* Begin Text provided *

The equity strategist James Montier, once observed that an enormous amount of evidence suggests that investors are generally hopeless at forecasting. He warned that using forecasts as an integral part of the investment process was like tying one hand behind your back before you start.

While many will agree with Montier’s view, there are still ways of taking advantage of company earnings forecasts. One of them is to look for those companies that are actually beating these kinds of performance expectations.

Stockopedia’s modelling of a strategy that tracks the biggest sales and earnings surprises in the market has been on a strong run in almost every geographical region over the past year. Stocks tracked in the UK portfolio - which is refreshed every quarter - have contributed to a near 53 percent return over that time.


Worldwide, the strategy has also been paying off handsomely across Europe and in the United States and Canada. It’s actually underperformed in Australasia, but has bounced back noticeably over the past three months.


So what is it that makes this strategy tick?

Why the market loves nice surprises

In many respects, earnings surprises are a holy grail in the stock market. For a start, they make companies and their analysts look good. For investors, they can cause an immediate spike in a share price, and that positive price momentum can carry on for many months.

* End Text provided *

→ Short exercise 1
Express the records as a numbered list, starting from their first line and ending with the line that contains "genus: Silphium", with both ends included and blank lines left out.
The article and the records after it are separate material with no connection between them.

* Begin Record extracts *

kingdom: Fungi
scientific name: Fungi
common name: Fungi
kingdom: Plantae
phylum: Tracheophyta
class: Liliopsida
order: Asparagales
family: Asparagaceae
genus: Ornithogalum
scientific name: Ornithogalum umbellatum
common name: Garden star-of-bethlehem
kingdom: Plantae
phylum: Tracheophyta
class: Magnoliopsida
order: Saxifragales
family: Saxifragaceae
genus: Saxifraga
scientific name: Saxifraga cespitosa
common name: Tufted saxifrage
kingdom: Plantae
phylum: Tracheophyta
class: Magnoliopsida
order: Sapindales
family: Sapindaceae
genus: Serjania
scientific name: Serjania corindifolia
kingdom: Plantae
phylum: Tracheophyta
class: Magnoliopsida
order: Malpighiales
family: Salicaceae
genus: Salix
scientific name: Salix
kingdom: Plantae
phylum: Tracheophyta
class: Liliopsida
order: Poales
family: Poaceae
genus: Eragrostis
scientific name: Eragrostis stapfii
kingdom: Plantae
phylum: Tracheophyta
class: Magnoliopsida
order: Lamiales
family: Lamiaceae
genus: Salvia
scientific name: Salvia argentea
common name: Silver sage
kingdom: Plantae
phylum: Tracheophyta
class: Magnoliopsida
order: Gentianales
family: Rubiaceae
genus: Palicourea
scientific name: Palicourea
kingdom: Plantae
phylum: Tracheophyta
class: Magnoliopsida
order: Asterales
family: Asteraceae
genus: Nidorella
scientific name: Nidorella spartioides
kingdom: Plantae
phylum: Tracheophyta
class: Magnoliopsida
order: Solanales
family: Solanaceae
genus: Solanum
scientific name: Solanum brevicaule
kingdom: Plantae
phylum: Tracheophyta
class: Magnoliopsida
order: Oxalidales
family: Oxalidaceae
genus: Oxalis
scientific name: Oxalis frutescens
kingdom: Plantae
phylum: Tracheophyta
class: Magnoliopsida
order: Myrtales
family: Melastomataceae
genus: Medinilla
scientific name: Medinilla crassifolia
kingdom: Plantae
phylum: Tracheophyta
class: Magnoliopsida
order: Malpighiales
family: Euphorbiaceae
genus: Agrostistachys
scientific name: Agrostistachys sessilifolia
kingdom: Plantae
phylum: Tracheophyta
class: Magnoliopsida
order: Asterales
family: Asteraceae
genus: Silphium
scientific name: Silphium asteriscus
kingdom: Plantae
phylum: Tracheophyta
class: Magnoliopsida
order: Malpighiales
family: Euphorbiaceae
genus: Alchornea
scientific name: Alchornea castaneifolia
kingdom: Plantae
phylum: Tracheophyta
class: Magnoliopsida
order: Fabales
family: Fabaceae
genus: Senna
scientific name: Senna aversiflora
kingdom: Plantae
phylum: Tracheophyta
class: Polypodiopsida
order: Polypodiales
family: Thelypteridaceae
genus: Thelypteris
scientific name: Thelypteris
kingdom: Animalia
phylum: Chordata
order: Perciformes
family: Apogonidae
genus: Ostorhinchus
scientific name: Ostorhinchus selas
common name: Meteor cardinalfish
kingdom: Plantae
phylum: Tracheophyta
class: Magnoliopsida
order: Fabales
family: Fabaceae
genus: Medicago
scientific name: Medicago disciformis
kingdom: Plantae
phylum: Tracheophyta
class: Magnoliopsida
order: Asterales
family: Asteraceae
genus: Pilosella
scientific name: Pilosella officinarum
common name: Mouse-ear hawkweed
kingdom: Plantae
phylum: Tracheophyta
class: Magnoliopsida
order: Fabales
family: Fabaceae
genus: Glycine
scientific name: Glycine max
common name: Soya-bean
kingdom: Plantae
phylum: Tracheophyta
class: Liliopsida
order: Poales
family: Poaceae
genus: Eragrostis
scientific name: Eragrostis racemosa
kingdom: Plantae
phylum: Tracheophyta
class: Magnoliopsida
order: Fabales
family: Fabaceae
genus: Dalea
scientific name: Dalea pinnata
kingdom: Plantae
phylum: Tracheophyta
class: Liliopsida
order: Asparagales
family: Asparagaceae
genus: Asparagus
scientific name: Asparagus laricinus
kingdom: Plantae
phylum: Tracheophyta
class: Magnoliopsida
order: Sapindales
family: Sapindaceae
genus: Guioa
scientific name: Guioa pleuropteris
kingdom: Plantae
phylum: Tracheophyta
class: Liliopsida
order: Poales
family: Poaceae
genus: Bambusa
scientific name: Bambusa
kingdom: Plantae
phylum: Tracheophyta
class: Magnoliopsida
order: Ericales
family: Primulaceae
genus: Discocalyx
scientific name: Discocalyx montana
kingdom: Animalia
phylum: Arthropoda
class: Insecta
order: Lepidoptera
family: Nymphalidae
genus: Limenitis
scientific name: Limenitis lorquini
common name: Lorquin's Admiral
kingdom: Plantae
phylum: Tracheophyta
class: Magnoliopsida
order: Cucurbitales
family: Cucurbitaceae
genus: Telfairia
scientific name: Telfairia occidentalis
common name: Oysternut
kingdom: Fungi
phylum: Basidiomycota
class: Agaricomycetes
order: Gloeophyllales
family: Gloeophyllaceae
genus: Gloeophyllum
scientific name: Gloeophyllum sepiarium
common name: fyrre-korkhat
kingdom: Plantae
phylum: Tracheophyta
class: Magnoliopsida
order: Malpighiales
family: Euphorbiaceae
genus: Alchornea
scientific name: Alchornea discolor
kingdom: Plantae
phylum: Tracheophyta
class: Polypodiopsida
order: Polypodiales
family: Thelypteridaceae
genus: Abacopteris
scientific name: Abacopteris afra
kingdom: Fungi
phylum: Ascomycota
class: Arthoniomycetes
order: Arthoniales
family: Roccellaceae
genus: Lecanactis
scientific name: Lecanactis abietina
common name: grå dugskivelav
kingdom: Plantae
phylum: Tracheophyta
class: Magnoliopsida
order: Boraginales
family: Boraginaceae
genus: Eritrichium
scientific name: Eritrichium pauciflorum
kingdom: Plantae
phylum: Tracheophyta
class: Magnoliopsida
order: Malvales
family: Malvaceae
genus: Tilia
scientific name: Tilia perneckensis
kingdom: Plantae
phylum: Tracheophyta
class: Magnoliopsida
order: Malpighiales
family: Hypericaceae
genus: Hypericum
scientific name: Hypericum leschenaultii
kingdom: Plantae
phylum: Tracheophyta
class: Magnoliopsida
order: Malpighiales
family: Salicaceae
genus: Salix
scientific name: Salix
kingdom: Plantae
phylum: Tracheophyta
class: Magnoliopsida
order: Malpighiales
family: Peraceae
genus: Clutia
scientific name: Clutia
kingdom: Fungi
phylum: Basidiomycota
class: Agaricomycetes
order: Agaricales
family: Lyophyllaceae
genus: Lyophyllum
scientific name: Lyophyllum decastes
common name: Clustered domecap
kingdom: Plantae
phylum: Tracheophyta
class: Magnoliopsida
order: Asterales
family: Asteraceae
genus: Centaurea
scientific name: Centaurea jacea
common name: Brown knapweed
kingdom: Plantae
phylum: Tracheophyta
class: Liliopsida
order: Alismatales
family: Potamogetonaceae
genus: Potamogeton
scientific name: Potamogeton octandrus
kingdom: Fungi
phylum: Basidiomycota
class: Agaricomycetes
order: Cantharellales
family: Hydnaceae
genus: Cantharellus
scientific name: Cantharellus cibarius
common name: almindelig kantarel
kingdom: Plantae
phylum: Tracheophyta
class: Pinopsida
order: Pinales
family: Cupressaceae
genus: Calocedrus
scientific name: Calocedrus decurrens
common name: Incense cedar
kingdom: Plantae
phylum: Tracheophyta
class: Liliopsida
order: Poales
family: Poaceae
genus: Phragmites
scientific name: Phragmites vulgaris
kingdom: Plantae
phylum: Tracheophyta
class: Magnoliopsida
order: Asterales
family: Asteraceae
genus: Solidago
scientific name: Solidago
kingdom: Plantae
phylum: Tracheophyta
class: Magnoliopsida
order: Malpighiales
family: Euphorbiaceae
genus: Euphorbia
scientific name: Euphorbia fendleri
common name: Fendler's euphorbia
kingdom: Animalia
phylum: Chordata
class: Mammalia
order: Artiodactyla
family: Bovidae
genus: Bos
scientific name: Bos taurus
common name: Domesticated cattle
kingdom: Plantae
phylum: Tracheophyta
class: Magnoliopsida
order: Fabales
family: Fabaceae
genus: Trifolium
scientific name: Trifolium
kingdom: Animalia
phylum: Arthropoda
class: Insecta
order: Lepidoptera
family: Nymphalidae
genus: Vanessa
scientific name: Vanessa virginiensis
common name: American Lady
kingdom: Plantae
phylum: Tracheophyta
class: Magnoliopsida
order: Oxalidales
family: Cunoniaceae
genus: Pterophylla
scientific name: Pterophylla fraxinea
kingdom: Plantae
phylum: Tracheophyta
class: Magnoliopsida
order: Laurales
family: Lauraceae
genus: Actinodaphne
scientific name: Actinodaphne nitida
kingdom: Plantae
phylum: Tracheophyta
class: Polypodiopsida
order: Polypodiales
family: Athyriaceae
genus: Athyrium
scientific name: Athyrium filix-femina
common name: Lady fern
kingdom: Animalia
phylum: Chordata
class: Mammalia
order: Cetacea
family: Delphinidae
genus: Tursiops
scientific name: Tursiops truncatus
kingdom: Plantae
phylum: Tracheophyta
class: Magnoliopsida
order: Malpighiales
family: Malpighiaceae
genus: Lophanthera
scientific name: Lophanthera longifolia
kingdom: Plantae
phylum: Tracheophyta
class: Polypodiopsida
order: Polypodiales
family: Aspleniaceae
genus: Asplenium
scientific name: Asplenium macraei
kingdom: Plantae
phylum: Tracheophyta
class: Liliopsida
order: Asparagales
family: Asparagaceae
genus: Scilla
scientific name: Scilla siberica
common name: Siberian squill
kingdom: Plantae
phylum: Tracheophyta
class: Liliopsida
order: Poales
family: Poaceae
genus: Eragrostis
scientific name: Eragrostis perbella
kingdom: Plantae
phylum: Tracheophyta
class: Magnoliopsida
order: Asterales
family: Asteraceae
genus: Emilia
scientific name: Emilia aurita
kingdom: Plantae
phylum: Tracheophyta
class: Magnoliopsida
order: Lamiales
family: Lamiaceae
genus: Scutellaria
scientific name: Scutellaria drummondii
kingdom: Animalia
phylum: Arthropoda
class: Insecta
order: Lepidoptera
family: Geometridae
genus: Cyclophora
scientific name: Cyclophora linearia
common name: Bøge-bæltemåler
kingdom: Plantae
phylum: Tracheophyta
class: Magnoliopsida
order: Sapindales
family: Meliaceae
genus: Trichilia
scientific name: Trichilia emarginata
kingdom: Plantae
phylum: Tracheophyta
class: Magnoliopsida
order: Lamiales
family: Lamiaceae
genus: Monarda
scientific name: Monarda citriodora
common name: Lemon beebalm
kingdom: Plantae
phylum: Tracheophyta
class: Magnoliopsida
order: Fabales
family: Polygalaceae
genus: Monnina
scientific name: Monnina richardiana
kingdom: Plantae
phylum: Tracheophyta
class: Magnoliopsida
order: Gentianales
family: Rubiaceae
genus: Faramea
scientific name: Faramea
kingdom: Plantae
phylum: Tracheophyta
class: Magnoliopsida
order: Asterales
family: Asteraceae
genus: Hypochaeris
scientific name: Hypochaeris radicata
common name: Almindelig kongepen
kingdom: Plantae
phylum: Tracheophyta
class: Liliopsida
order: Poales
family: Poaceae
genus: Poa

* End Record extracts *

→ Short exercise 2
In the article on earnings surprises, how often is the UK portfolio refreshed?

→ Finished answer 1
1. kingdom: Fungi
2. scientific name: Fungi
3. common name: Fungi
4. kingdom: Plantae
5. phylum: Tracheophyta
6. class: Liliopsida
7. order: Asparagales
8. family: Asparagaceae
9. genus: Ornithogalum
10. scientific name: Ornithogalum umbellatum
11. common name: Garden star-of-bethlehem
12. kingdom: Plantae
13. phylum: Tracheophyta
14. class: Magnoliopsida
15. order: Saxifragales
16. family: Saxifragaceae
17. genus: Saxifraga
18. scientific name: Saxifraga cespitosa
19. common name: Tufted saxifrage
20. kingdom: Plantae
21. phylum: Tracheophyta
22. class: Magnoliopsida
23. order: Sapindales
24. family: Sapindaceae
25. genus: Serjania
26. scientific name: Serjania corindifolia
27. kingdom: Plantae
28. phylum: Tracheophyta
29. class: Magnoliopsida
30. order: Malpighiales
31. family: Salicaceae
32. genus: Salix
33. scientific name: Salix
34. kingdom: Plantae
35. phylum: Tracheophyta
36. class: Liliopsida
37. order: Poales
38. family: Poaceae
39. genus: Eragrostis
40. scientific name: Eragrostis stapfii
41. kingdom: Plantae
42. phylum: Tracheophyta
43. class: Magnoliopsida
44. order: Lamiales
45. family: Lamiaceae
46. genus: Salvia
47. scientific name: Salvia argentea
48. common name: Silver sage
49. kingdom: Plantae
50. phylum: Tracheophyta
51. class: Magnoliopsida
52. order: Gentianales
53. family: Rubiaceae
54. genus: Palicourea
55. scientific name: Palicourea
56. kingdom: Plantae
57. phylum: Tracheophyta
58. class: Magnoliopsida
59. order: Asterales
60. family: Asteraceae
61. genus: Nidorella
62. scientific name: Nidorella spartioides
63. kingdom: Plantae
64. phylum: Tracheophyta
65. class: Magnoliopsida
66. order: Solanales
67. family: Solanaceae
68. genus: Solanum
69. scientific name: Solanum brevicaule
70. kingdom: Plantae
71. phylum: Tracheophyta
72. class: Magnoliopsida
73. order: Oxalidales
74. family: Oxalidaceae
75. genus: Oxalis
76. scientific name: Oxalis frutescens
77. kingdom: Plantae
78. phylum: Tracheophyta
79. class: Magnoliopsida
80. order: Myrtales
81. family: Melastomataceae
82. genus: Medinilla
83. scientific name: Medinilla crassifolia
84. kingdom: Plantae
85. phylum: Tracheophyta
86. class: Magnoliopsida
87. order: Malpighiales
88. family: Euphorbiaceae
89. genus: Agrostistachys
90. scientific name: Agrostistachys sessilifolia
91. kingdom: Plantae
92. phylum: Tracheophyta
93. class: Magnoliopsida
94. order: Asterales
95. family: Asteraceae
96. genus: Silphium

→ Finished answer 2
Every quarter.